Valuations have come down sharply since the outbreak, suggesting much more attractive entry points for the longer term, but it may still be too early to add a lot of risk to portfolios. Nonetheless, with hope that containment measures can be eased before the summer, we maintain a constructive medium-term outlook.

Fixed Income
Yields have stabilized after a few wild days and a sharp drop due to global growth concerns. Liquidity and funding markets also showed signs of stress, leading the Federal Reserve to announce virtually unlimited measures to fight the crisis. As a result, yields have stabilized at low levels, and should remain contained for the time being. A similar move occurred in Europe, with peripheral sovereign spreads widening sharply until large-scale European Central Bank intervention calmed markets with over EUR1 trillion in asset purchases planned for this year.

As such, we have added more duration back to portfolios, with a more neutral allocation to government bonds in Europe and the US. We have reduced our allocation to credit by cutting our HY exposure for the time being. Indeed, default risk has risen significantly, especially in the US given the drop in oil prices, and central banks are more focused on protecting the IG segment. We believe that spreads can remain wide for some time, though we may have already seen the bulk of the move.

Yields are currently pricing in a very negative growth scenario, but even once the outlook improves, we believe that yields will remain lower for longer.

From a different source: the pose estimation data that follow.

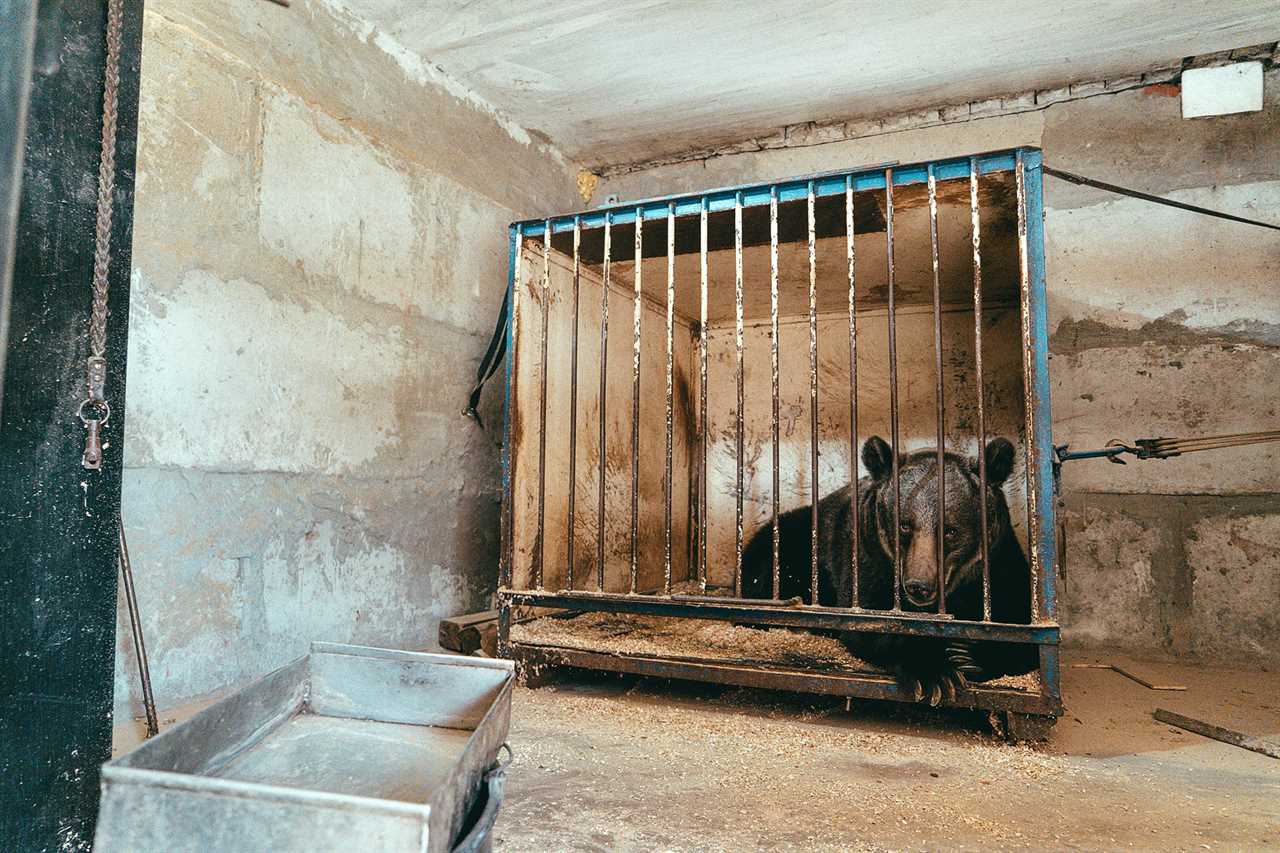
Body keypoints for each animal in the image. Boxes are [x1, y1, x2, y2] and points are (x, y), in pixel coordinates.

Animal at [742, 432, 1039, 701]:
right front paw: (934, 674)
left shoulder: (999, 563)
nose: (919, 585)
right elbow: (872, 621)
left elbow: (1019, 623)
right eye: (904, 525)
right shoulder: (868, 559)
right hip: (790, 546)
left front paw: (967, 654)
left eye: (950, 530)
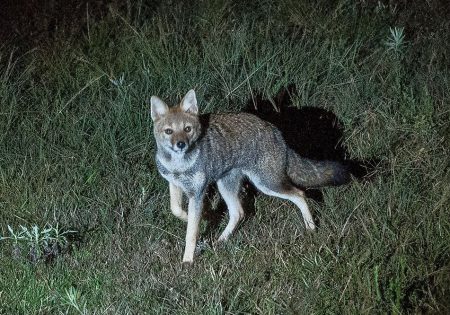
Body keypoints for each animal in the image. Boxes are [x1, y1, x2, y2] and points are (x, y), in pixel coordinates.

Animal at [149, 90, 350, 266]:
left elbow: (191, 233)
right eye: (169, 131)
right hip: (226, 186)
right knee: (238, 212)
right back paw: (222, 239)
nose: (180, 144)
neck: (179, 166)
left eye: (187, 129)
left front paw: (188, 261)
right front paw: (202, 215)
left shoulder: (197, 192)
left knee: (299, 194)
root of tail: (276, 132)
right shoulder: (175, 184)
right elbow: (176, 209)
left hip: (267, 184)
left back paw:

The US dollar remains the currency of choice, spiking during the worst of the market selloff. While it has retreated from recent highs, we believe it will remain underpinned given ongoing uncertainty and growth fears. The euro and sterling continue to face headwinds, though the interest rate differential with the dollar has shrunk again following the Fed’s rate cuts to zero. Emerging market currencies can offer selective opportunities, but with higher volatility and idiosyncratic risks.

Following the oil price war between Saudi Arabia and Russia and the ensuing drop in both WTI and Brent, oil prices have stabilized. They are likely to stay low for some time given both a demand and supply shock. We later expect a recovery, though medium-term supply is expected to remain ample, which should cap prices.

Gold should continue to see underlying demand as a safe haven, though the bulk of the move may already have occurred.

We continue to see a place for alternatives in portfolios, as we look for de-correlating and diversifying strategies to complement traditional asset classes, particularly with liquid alternatives. We believe that real assets can also help provide income in a low yielding world.